Az Business magazine recently highlighted Arizona’s most influential women in 2016 in its July/August issue. Given that the most recent issue of Az Business is dedicated to the most influential women in Arizona, it’s appropriate to hear from one of the state’s best and brightest female leaders, Nicole Stanton who is managing partner at Quarles & Brady LLP.

Az Business: You started the Dion Initiative for Child Well-Being and Bullying Prevention. What inspired that?

Nicole France Stanton: The Dion Initiative is named in honor of my brother, Dion France, who was bullied relentlessly as a child. Dion passed away in the early 1990s.
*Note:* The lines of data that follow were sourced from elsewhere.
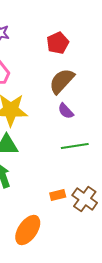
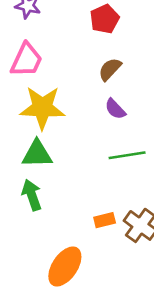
brown semicircle: (62, 81) -> (110, 69), size x0.7

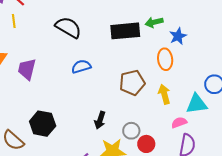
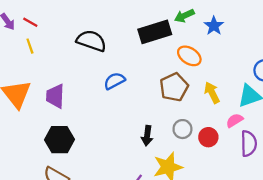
orange ellipse: (165, 59) -> (189, 56), moved, turned -40
black hexagon: (43, 124) -> (59, 140), moved
gray circle: (131, 131) -> (182, 129), moved
red circle: (146, 144) -> (208, 137), moved

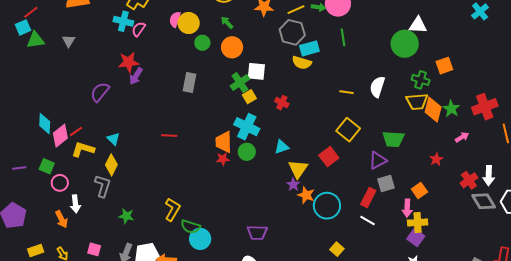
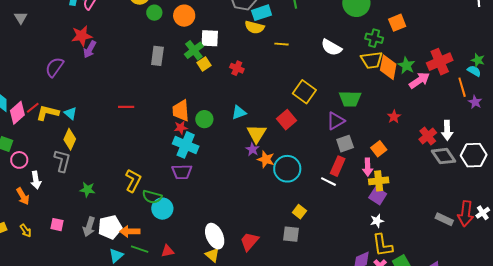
gray rectangle: (190, 83) -> (157, 56), moved
white semicircle: (377, 87) -> (331, 47), turned -75
yellow line: (347, 92) -> (282, 44), moved
cyan cross: (247, 127) -> (186, 145), moved
pink arrow: (462, 137) -> (419, 80), moved, size x1.5
yellow L-shape: (83, 149) -> (47, 113), moved
red rectangle: (368, 197) -> (338, 166), moved
purple trapezoid: (257, 233) -> (182, 172), moved

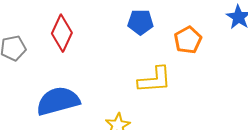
The seeds for the Dion Initiative began when I launched an organization called Stop Bullying AZ in 2012.  That first year, Stop Bullying AZ sponsored an anti-bullying summit at Arizona State University’s Tempe campus in 2012. The summit provided about 300 school administrators and teachers with information and strategies to help stop bullying in schools. The support we received from educators, local and national leaders, parents and students has been overwhelming. So much so, in fact, in 2015, Stop Bullying AZ was renamed the Dion Initiative for Child Well-Being and Bullying Prevention and is now located within Arizona State University.

AB: In what other ways do you give back to the community?
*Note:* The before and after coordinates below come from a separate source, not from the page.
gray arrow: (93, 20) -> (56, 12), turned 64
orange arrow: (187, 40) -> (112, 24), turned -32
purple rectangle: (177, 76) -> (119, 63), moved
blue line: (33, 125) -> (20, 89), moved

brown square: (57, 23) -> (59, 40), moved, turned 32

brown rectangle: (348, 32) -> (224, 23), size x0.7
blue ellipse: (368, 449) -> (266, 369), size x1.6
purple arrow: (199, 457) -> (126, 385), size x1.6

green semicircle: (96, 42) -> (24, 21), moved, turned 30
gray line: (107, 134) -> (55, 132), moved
NFS: I am a founding board member and the past president of the Women’s Metropolitan Arts Council at the Phoenix Art Museum. I assisted with forming this organization, now in its 11th year, to get more professional women engaged in the art museum. I have assisted with fundraising galas or brunches for both Southwest Center for HIV and AIDS (“Night for Life”) and Aunt Rita’s Foundation (“Red Brunch”).  My only brother died of AIDS in 1991.
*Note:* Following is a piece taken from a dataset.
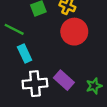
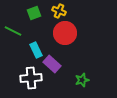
cyan rectangle: (25, 54) -> (36, 50), moved
purple rectangle: (64, 80) -> (52, 64), moved

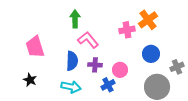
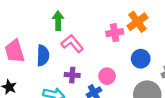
blue semicircle: (72, 61) -> (43, 55), moved
purple cross: (95, 65) -> (72, 75), moved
AB: What attracted you to the legal profession?

NFS: Throughout my life, I’ve been very justice-driven. I have a real internal passion for what’s right and what’s wrong. I didn’t know any lawyers growing up. It wasn’t until my mass communications law professor in college suggested law school to me that I even considered it.

AB: How do you balance your community work with your family?

NFS: I try to dispel the notion for other women that there is such a thing as balance. If it exists, it is an elusive creature. My life is often very out of balance. From week to week, I have to make difficult decisions about the priorities in my life. On the community front, I have started more and more to try to involve my children in my activities. They are my priority and everything else has to take a backseat when they need me.

AB: How would you like to be remembered?

NFS: For being the type of leader that creates more leaders, not more followers.